### What you have to do
In the material below, swap "Levering" for "Forsendelse" in everything from the line containing "Email: kontakt@bike-one.dk" down to the line containing "Copyright © 2026 Bike One", and write out those lines with nothing else altered.

--- Records for the exercise Enclosed Below ---

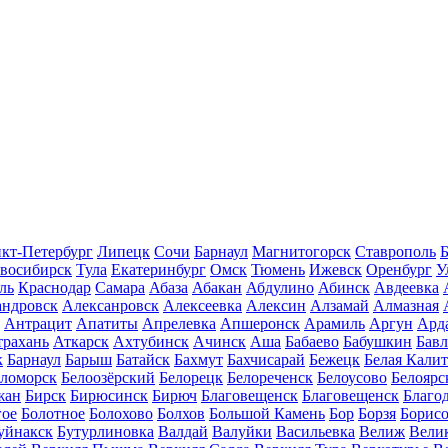
кт-Петербург
Липецк
Сочи
Барнаул
Магнитогорск
Ставрополь
Б
восибирск
Тула
Екатеринбург
Омск
Тюмень
Ижевск
Оренбург
У
ль
Краснодар
Самара
Абаза
Абакан
Абдулино
Абинск
Авдеевка
андровск
Алексанровск
Алексеевка
Алексин
Алзамай
Алмазная
Антрацит
Апатиты
Апрелевка
Апшеронск
Арамиль
Аргун
Ард
трахань
Аткарск
Ахтубинск
Ачинск
Аша
Бабаево
Бабушкин
Бав
к
Барнаул
Барыш
Батайск
Бахмут
Бахчисарай
Бежецк
Белая Калит
еломорск
Белоозёрский
Белорецк
Белореченск
Белоусово
Белоярс
жан
Бирск
Бирюсинск
Бирюч
Благовещенск
Благовещенск
Благо
гое
Болотное
Болохово
Болхов
Большой Камень
Бор
Борзя
Борисо
уйнакск
Бутурлиновка
Валдай
Валуйки
Васильевка
Велиж
Вели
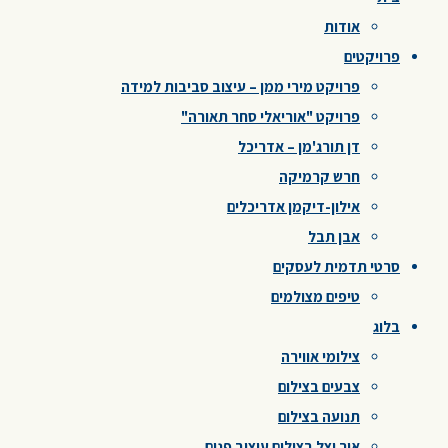
אודות
פרויקטים
פרויקט מירי ממן – עיצוב סביבות למידה
פרויקט "אוריאלי סחר תאורה"
דן תורג'מן – אדריכל
חרש קרמיקה
אילון-דיקמן אדריכלים
אבן תבל
סרטי תדמית לעסקים
טיפים מצולמים
בלוג
צילומי אווירה
צבעים בצילום
תנועה בצילום
אור וצל בצילום עיצוב פנים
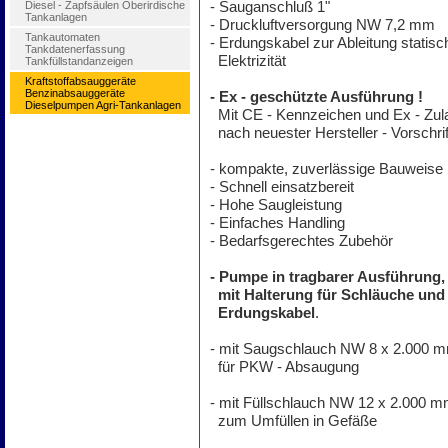
Diesel - Zapfsäulen Oberirdische
- Sauganschluß 1"
Tankanlagen
- Druckluftversorgung NW 7,2 mm
Tankautomaten
- Erdungskabel zur Ableitung statisc
Tankdatenerfassung
Elektrizität
Tankfüllstandanzeigen
Kraftstoffabsauggeräte
Benzinabsauggeräte
- Ex - geschützte Ausführung !
Dieselpumpen Agri-Tankanlagen
Mit CE - Kennzeichen und Ex - Zu
nach neuester Hersteller - Vorschrif
- kompakte, zuverlässige Bauweise
- Schnell einsatzbereit
- Hohe Saugleistung
- Einfaches Handling
- Bedarfsgerechtes Zubehör
- Pumpe in tragbarer Ausführung,
mit Halterung für Schläuche und
Erdungskabel
.
- mit Saugschlauch NW 8 x 2.000 
für PKW - Absaugung
- mit Füllschlauch NW 12 x 2.000 
zum Umfüllen in Gefäße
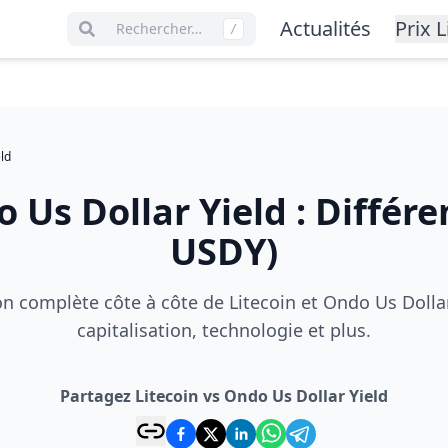
Actualités
Prix L
Rechercher…
/
ld
 Us Dollar Yield
:
Différe
USDY
)
 complète côte à côte de Litecoin et Ondo Us Dollar 
capitalisation, technologie et plus.
Partagez Litecoin vs Ondo Us Dollar Yield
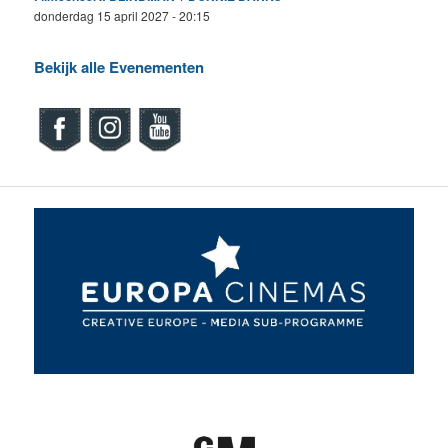
donderdag 15 april 2027 - 20:15
Bekijk alle Evenementen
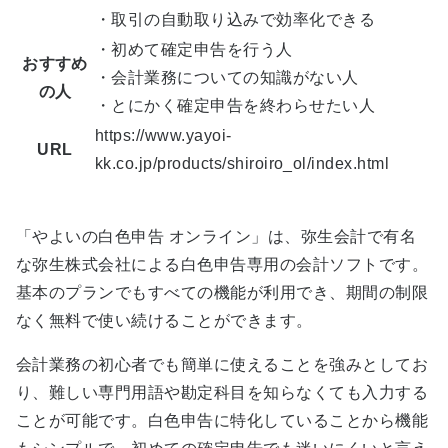
・取引の自動取り込みで効率化できる
・初めて確定申告を行う人
おすすめ
・会計業務についての知識がない人
の人
・とにかく確定申告を終わらせたい人
https://www.yayoi-
URL
kk.co.jp/products/shiroiro_ol/index.html
「やよいの白色申告 オンライン」は、弥生会計で有名
な弥生株式会社による白色申告専用の会計ソフトです。
基本のプランでもすべての機能が利用でき、期間の制限
なく無料で使い続けることができます。
会計業務の初心者でも簡単に使えることを強みとしてお
り、難しい専門用語や勘定科目を知らなくても入力する
ことが可能です。白色申告に特化していることから機能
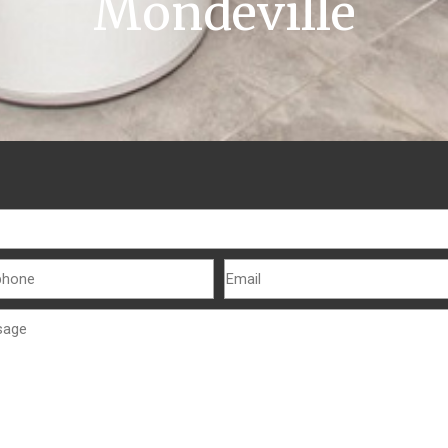
Mondeville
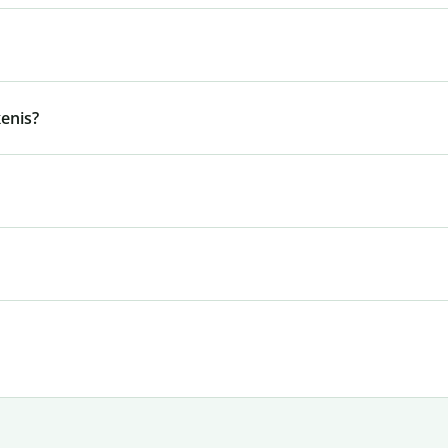
enis?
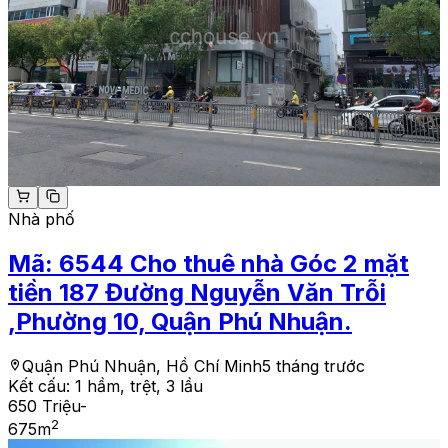
Nhà phố
Mã:
6544
Cho thuê nhà Góc 2 mặt
tiền 187 Đường Nguyễn Văn Trỗi
,Phường 10, Quận Phú Nhuận.
Quận Phú Nhuận, Hồ Chí Minh
5 tháng trước
Kết cấu:
1 hầm, trệt, 3 lầu
650 Triệu
-
2
675
m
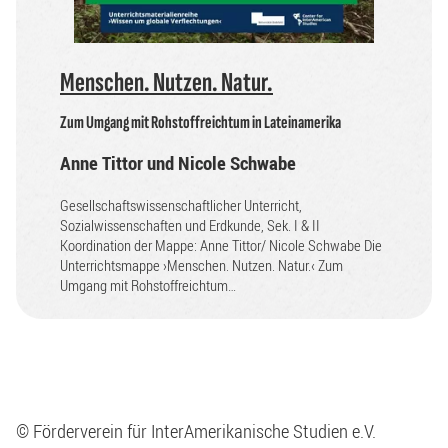
Menschen. Nutzen. Natur.
Zum Umgang mit Rohstoffreichtum in Lateinamerika
Anne Tittor und Nicole Schwabe
Gesellschaftswissenschaftlicher Unterricht,
Sozialwissenschaften und Erdkunde, Sek. I & II
Koordination der Mappe: Anne Tittor/ Nicole Schwabe Die
Unterrichtsmappe ›Menschen. Nutzen. Natur.‹ Zum
Umgang mit Rohstoffreichtum…
© Förderverein für InterAmerikanische Studien e.V.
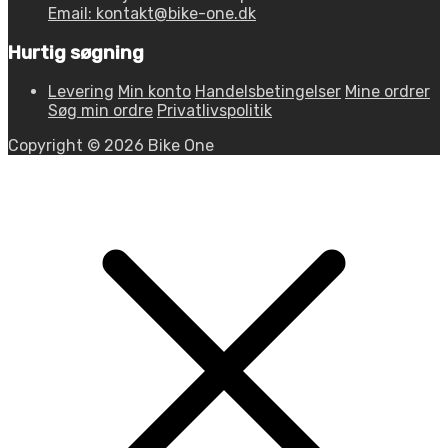
Email: kontakt@bike-one.dk
Hurtig søgning
Levering
Min konto
Handelsbetingelser
Mine ordrer
Søg min ordre
Privatlivspolitik
Copyright © 2026 Bike One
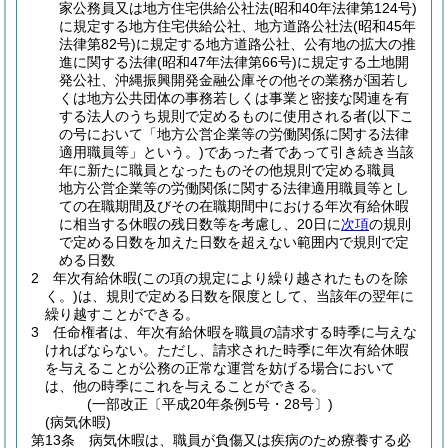
家公務員又は地方住宅供給公社法
(昭和40年法律第124号)
に規定する地方住宅供給公社、地方道路公社法
(昭和45年
法律第82号)
に規定する地方道路公社、公有地の拡大の推
進に関する法律
(昭和47年法律第66号)
に規定する土地開
発公社、沖縄振興開発金融公庫その他その業務が国若し
くは地方公共団体の事務若しくは事業と密接な関連を有
する法人のうち規則で定めるものに使用される者
(以下こ
の号において「地方公営企業等の労働関係に関する法律
適用職員等」という。)
であった者であって引き続き当該
年に新たに職員となったものその他規則で定める職員
地方公営企業等の労働関係に関する法律適用職員等とし
ての在職期間及びその在職期間中における年次有給休暇
に相当する休暇の残日数等を考慮し、20日に
次項
の規則
で定める日数を加えた日数を超えない範囲内で規則で定
める日数
2
年次有給休暇
(この項の規定により繰り越されたものを除
く。)
は、規則で定める日数を限度として、当該年の翌年に
繰り越すことができる。
3
任命権者は、年次有給休暇を職員の請求する時季に与えな
ければならない。
ただし、請求された時季に年次有給休暇
を与えることが公務の正常な運営を妨げる場合において
は、他の時季にこれを与えることができる。
(一部改正〔平成20年条例5号・28号〕)
(病気休暇)
第13条
病気休暇は、職員が負傷又は疾病のため療養する必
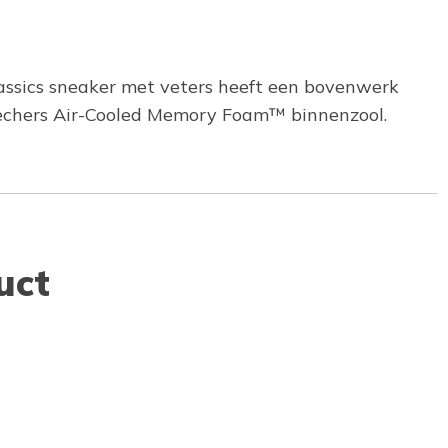
lassics sneaker met veters heeft een bovenwerk
kechers Air-Cooled Memory Foam™ binnenzool.
uct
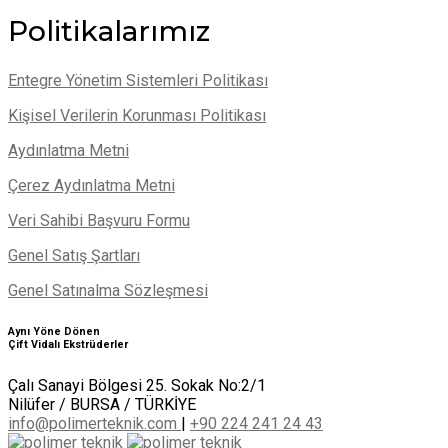
Politikalarımız
Entegre Yönetim Sistemleri Politikası
Kişisel Verilerin Korunması Politikası
Aydınlatma Metni
Çerez Aydınlatma Metni
Veri Sahibi Başvuru Formu
Genel Satış Şartları
Genel Satınalma Sözleşmesi
Aynı Yöne Dönen
Çift Vidalı Ekstrüderler
Çalı Sanayi Bölgesi 25. Sokak No:2/1
Nilüfer / BURSA / TÜRKİYE
info@polimerteknik.com
|
+90 224 241 24 43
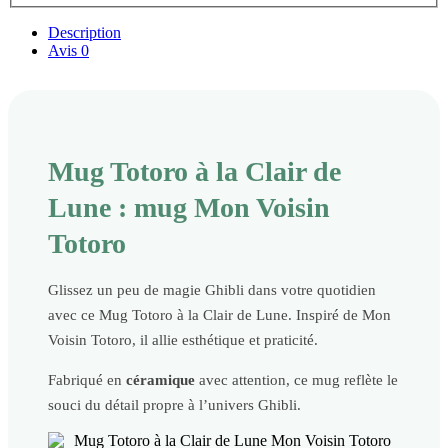
Description
Avis
0
Mug Totoro à la Clair de
Lune : mug Mon Voisin
Totoro
Glissez un peu de magie Ghibli dans votre quotidien
avec ce Mug Totoro à la Clair de Lune. Inspiré de Mon
Voisin Totoro, il allie esthétique et praticité.
Fabriqué en
céramique
avec attention, ce mug reflète le
souci du détail propre à l’univers Ghibli.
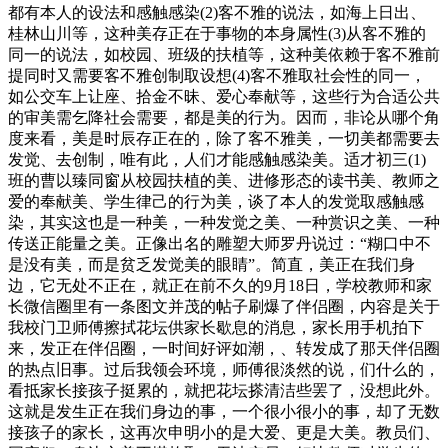
都有本人的设法和感触感染(2)客不雅的说法，如海上日出、
桂林山川等，这种美存正在于事物的本身属性(3)从客不雅的
同一的说法，如校园、班级的扶植等，这种美依赖于客不雅前
提同时又需要客不雅创制取设想(4)客不雅取社会性的同一，
如公交车上让座、拾金不昧、爱心奉献等，这些行为合适公共
的审美需乞降社会需要，都是美的行为。因而，非论从哪个角
度来看，美是时辰存正在的，除了客不雅美，一切美都需要去
发觉、去创制，唯有此，人们才能感触感染美。适才初三(1)
班的曹以臻同窗从校园扶植的美、进修形态的读书美、教师之
爱的奉献美、学生律己的行为美，谈了本人的发觉取感触感
染，其实这也是一种美，一种发觉之美、一种赏识之美、一种
传送正能量之美。正像出名的雕塑大师罗丹说过：“糊口中不
是没有美，而是贫乏发觉美的眼睛”。简直，美正在我们身
边，它无处不正在，就正在前不久的9月18日，学校教师和家
长微信圈里有一条图文并茂的帖子刷爆了伴侣圈，内容是关于
我校门卫师傅擦拭花坛供家长歇息的消息，家长用手机拍下
来，发正在伴侣圈，一时间好评如潮，、转发成了那天伴侣圈
的热点旧事。过后我领会环境，师傅很淡然的说，们什么的，
看抵家长接孩子挺累的，就把花坛搽清洁些罢了，没想此外。
这就是发生正在我们身边的事，一个很小很小的事，却了无数
接孩子的家长，这再次申明小的是大爱、更是大美。教员们、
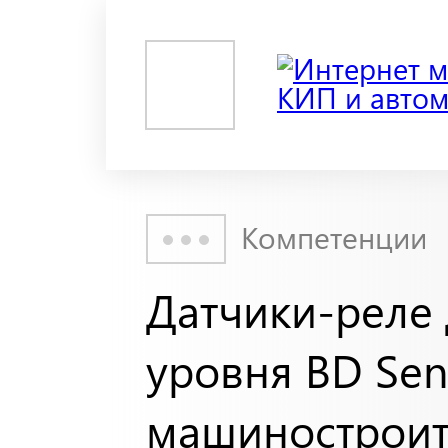
Компетенции
Датчики-реле 
уровня BD Sen
машиностроит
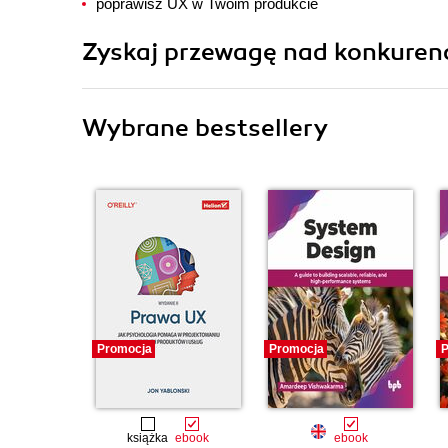
poprawisz UX w Twoim produkcie
Zyskaj przewagę nad konkurenc
Wybrane bestsellery
Promocja
Promocja
P
książka
ebook
ebook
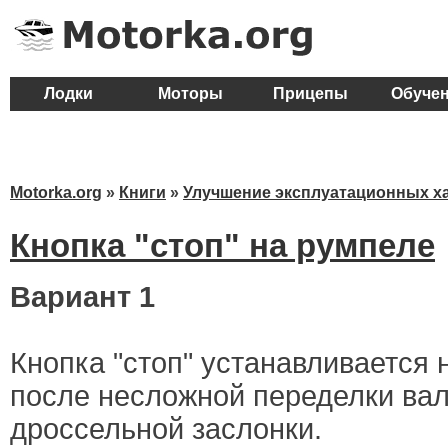
Лодки
Моторы
Прицепы
Обуче
Motorka.org
»
Книги
»
Улучшение эксплуатационных х
Кнопка "стоп" на румпеле
Вариант 1
Кнопка "стоп" устанавливается 
после несложной переделки ва
дроссельной заслонки.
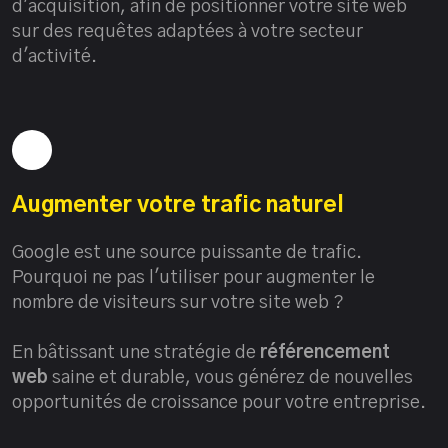
d'acquisition, afin de positionner votre site web
sur des requêtes adaptées à votre secteur
d'activité.
Augmenter votre trafic naturel
Google est une source puissante de trafic.
Pourquoi ne pas l'utiliser pour augmenter le
nombre de visiteurs sur votre site web ?
En bâtissant une stratégie de
référencement
web
saine et durable, vous générez de nouvelles
opportunités de croissance pour votre entreprise.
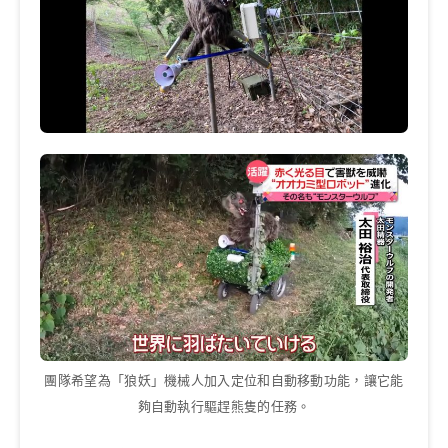
團隊希望為「狼妖」機械人加入定位和自動移動功能，讓它能
夠自動執行驅趕熊隻的任務。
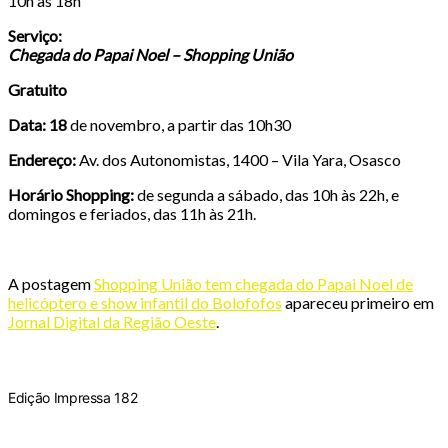
10h às 18h
Serviço:
Chegada do Papai Noel – Shopping União
Gratuito
Data:
18
de novembro, a partir das 10h30
Endereço:
Av. dos Autonomistas, 1400 – Vila Yara, Osasco
Horário Shopping:
de segunda a sábado, das 10h às 22h, e
domingos e feriados, das 11h às 21h.
A postagem
Shopping União tem chegada do Papai Noel de
helicóptero e show infantil do Bolofofos
apareceu primeiro em
Jornal Digital da Região Oeste
.
Edição Impressa 182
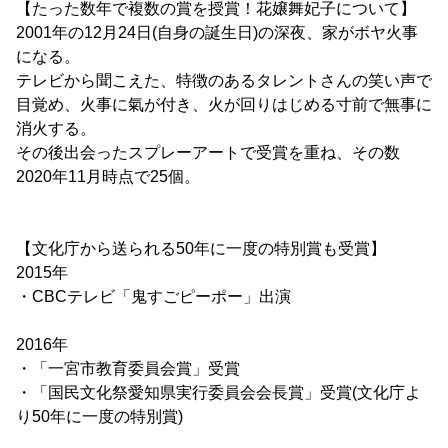
【たった数年で複数の賞を授賞！花嬢舞妃子について】
2001年の12月24日(自身の誕生日)の深夜、家がボヤ火事
になる。
テレビから聞こえた、特徴のあるタレントさんの笑い声で
目覚め、火事に氣が付き、火が回りはじめる寸前で無事に
消火する。
その後出会ったスプレーアートで受賞を重ね、その数
2020年11月時点で25個。
【文化庁から送られる50年に一度の特別賞も受賞】
2015年
・CBCテレビ「鬼すごピーポー」出演
2016年
・「一宮市教育委員会賞」受賞
・「国民文化祭愛知県実行委員会会長賞」受賞(文化庁よ
り50年に一度の特別賞)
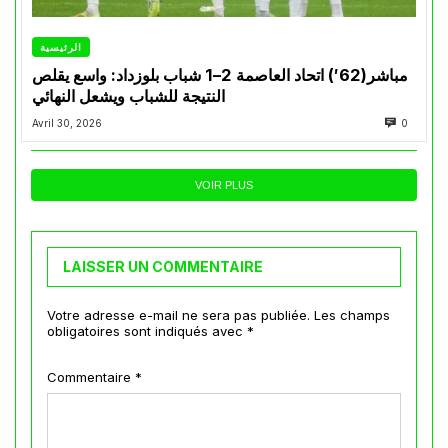
الرئيسية
مباشر(62′) اتحاد العاصمة 2–1 شباب بلوزداد: واسع يقلص
النتيجة للشباب ويشعل النهائي
Avril 30, 2026
0
VOIR PLUS
LAISSER UN COMMENTAIRE
Votre adresse e-mail ne sera pas publiée.
Les champs
obligatoires sont indiqués avec
*
Commentaire
*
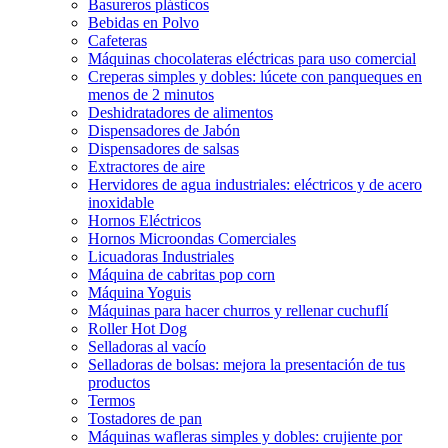
Basureros plásticos
Bebidas en Polvo
Cafeteras
Máquinas chocolateras eléctricas para uso comercial
Creperas simples y dobles: lúcete con panqueques en
menos de 2 minutos
Deshidratadores de alimentos
Dispensadores de Jabón
Dispensadores de salsas
Extractores de aire
Hervidores de agua industriales: eléctricos y de acero
inoxidable
Hornos Eléctricos
Hornos Microondas Comerciales
Licuadoras Industriales
Máquina de cabritas pop corn
Máquina Yoguis
Máquinas para hacer churros y rellenar cuchuflí
Roller Hot Dog
Selladoras al vacío
Selladoras de bolsas: mejora la presentación de tus
productos
Termos
Tostadores de pan
Máquinas wafleras simples y dobles: crujiente por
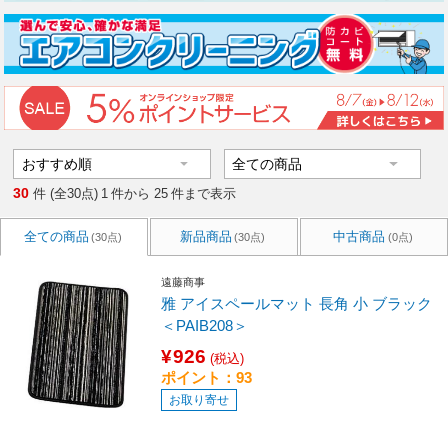
30
件 (全30点)
1
件から
25
件まで表示
全ての商品
新品商品
中古商品
(30点)
(30点)
(0点)
遠藤商事
雅 アイスペールマット 長角 小 ブラック
＜PAIB208＞
¥926
(税込)
ポイント：93
お取り寄せ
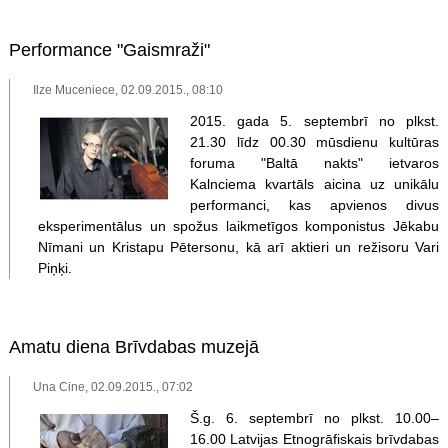
Performance "Gaismraži"
Ilze Muceniece, 02.09.2015., 08:10
2015. gada 5. septembrī no plkst.
21.30 līdz 00.30 mūsdienu kultūras
foruma "Baltā nakts" ietvaros
Kalnciema kvartāls aicina uz unikālu
performanci, kas apvienos divus
eksperimentālus un spožus laikmetīgos komponistus Jēkabu
Nīmani un Kristapu Pētersonu, kā arī aktieri un režisoru Vari
Piņķi.
Amatu diena Brīvdabas muzejā
Una Cine, 02.09.2015., 07:02
Š.g. 6. septembrī no plkst. 10.00–
16.00 Latvijas Etnogrāfiskais brīvdabas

--- End of Enclosed Records for the exercise ---

### Response to the exercise
Email: kontakt@bike-one.dk
Hurtig søgning
Forsendelse
Min konto
Handelsbetingelser
Mine ordrer
Søg min ordre
Privatlivspolitik
Copyright © 2026 Bike One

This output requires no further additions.